Dalam konstruksi perkara yang diungkap Komisi Pemberantasan Korupsi, dugaan korupsi bermula dari pembentukan Panitia Kerja (Panja) Komisi XI DPR RI yang membahas anggaran mitra kerja, termasuk BI dan OJK. Dari pembahasan tersebut diduga muncul kesepakatan kuota kegiatan sosial yang penyalurannya diarahkan melalui yayasan tertentu milik atau binaan anggota DPR RI.

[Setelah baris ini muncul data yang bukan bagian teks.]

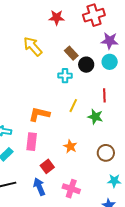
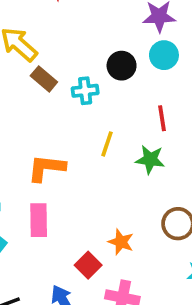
brown rectangle: (71, 53) -> (44, 79), moved
orange star: (70, 146) -> (121, 242), moved
red square: (47, 166) -> (88, 265), moved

Dana yang seharusnya diperuntukkan bagi masyarakat diduga digunakan untuk kepentingan pribadi maupun politik. Sejumlah laporan media juga menyebut KPK tengah menelusuri dugaan aliran dana CSR BI-OJK yang nilainya mencapai miliaran rupiah per anggota dewan dalam satu periode.
Selain itu, penyidik disebut mendalami dugaan penggunaan dana untuk pembelian aset, kendaraan, hingga kepentingan pribadi lainnya. Meski demikian, hingga kini Komisi Pemberantasan Korupsi belum menetapkan Gus Irawan Pasaribu sebagai tersangka.
KPK menegaskan proses penyidikan masih terus berjalan dan seluruh pihak yang diduga terkait akan diperiksa berdasarkan alat bukti serta hasil pengembangan penyidikan.
Sementara itu, hingga berita ini ditulis, Gus Irawan Pasaribu belum memberikan keterangan resmi terkait tuntutan mahasiswa maupun dugaan keterlibatannya dalam perkara tersebut.